── Текст для анализа ──

К примеру, маленький чертенок, проплывающий сквозь стены перед глазами психически больного, воспринимается им, как реальный. При этом он может даже касаться шерсткой о руки больного, вызывая галлюцинации осязания, однако само взаимодействие с окружением будет носить «неправильный» хаотический характер, а сам больной не будет испытывать по отношению к видению ни страха, ни даже особого интереса.
В то же время, если чертенок, который будет прыгать по столам и стульям, неистово матерясь и угрожая небесными карами, вцепится в горло сумасшедшему, вызывая у того неподдельные ужас и боль, то это уже будет уже истинная галлюцинация. Обычно такие видения сопровождают полное помрачение сознания больного и говорят об очень серьезных, а порою и неизлечимых, проблемах с мозгом.
Изучение душевнобольных привело Кандинского к еще одному интересному выводу. С наступлением эры мануфактур и машинного производства изменились также сюжеты и образы видений, которые овладевали безумцами. Разумеется, картины апокалиптических исходов и демонических созданий никуда не исчезли, однако к религиозной хтонике добавились и современные мотивы.
Один из его пациентов, страдавший хроническим бредом преследования, утверждал, что ему всячески мешают жить некие «токисты» — тайный корпус царской охранки, который при помощи гальванического тока вошел с ним в ментальную связь и безостановочно отравляет жизнь бедного человека. Видения, которые приходили безумцу, отмечались не только страхом перед прогрессом, но и особой извращенностью галлюцинаций, свойственной параноикам. Злостные «токисты» якобы периодически нюхали из баночек подгнившую мочу и кал, тем самым, передавая запахи непосредственно в мозг больного и изводя его.

───

Напишите продолжение текста о галлюцинациях у душевнобольных, начав сразу после его последнего предложения.

── Исходные данные ──

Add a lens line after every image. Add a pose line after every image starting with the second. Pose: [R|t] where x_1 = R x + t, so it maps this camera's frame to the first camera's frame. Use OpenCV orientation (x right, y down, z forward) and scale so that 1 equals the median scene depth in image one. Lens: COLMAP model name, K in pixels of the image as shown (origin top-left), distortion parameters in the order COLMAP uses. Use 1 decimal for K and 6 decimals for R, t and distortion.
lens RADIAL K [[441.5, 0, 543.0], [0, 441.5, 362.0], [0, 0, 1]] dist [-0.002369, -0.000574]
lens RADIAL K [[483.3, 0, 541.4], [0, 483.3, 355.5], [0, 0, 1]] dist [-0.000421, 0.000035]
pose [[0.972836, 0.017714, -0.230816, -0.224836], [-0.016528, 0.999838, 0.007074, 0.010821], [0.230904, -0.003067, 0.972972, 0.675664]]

───

▶ _Поле для ответа_:
К сожалению, сам Виктор Кандинский, так много узнавший о природе безумия, не смог побороть свою болезнь. В 1889 году очередной приступ депрессии доводит его до самоубийства — он умирает от умышленной передозировки морфием. Супруга Кандинского, Елизавета Карловна, издает монументальную работу мужа «О псевдогаллюцинациях» уже после его смерти, а спустя какое-то время, безутешная вдова сама решает наложить на себя руки.
Безумие — это злой дар
Ляжешь, а горькая дума
Так и не сходит с ума…
Голову кружит от шума.
Как же мне быть… и сама
Моя изнывает душа.
Нет утешенья ни в ком.
Ходишь едва-то дыша.
Мрачно и дико кругом.— С. Есенин, «Грустно… Душевные муки»
Дух времени, когда человек стал изучать другого при помощи скальпеля, острого глаза и живого ума, не мог пройти мимо людей искусства. Черная меланхолия, или игра в нее, стали неотъемлемым атрибутом художников и поэтов эпохи конца XIX века. Одни, в попытках добавить своей фигуре интересности, изображали помешательство, другие — заламывали руки и впечатляли экзальтированных дам витиеватыми стихами о чудовищных образах и отрешенности от мира.
Правда, были и такие, кто по-настоящему сталкивался с безумием лицом к лицу. К примеру, художник Луис Уильям Уэйн, жизненный путь которого окончился в больнице Нэпсбери на севере от Лондона. Однажды мы уже рассказывали о его удивительных картинах котов, которые он рисовал в огромных количествах. Уэйн, успевший побывать в знаменитом заведении Бедлам, страдал от шизофрении, что не могло не сказаться на стилистике его работ.
Ричард Дадд, английский живописец викторианской эпохи, также был заточен в стенах Бедлама, после того, как в порыве безумия увидел в своем отце дьявола и перерезал ему глотку. По всей видимости, Дадд так же, как и Уэйн, страдал от приступов шизофрении.
Среди подобных историй, муссировавшихся тогдашней прессой, рос и Говард Лавкрафт. Его отец, Уинфилд Скотт Лавкрафт, целых пять лет провел в психиатрической больнице, а сам юный писатель страдал от кошмаров и даже хотел покончить с собой.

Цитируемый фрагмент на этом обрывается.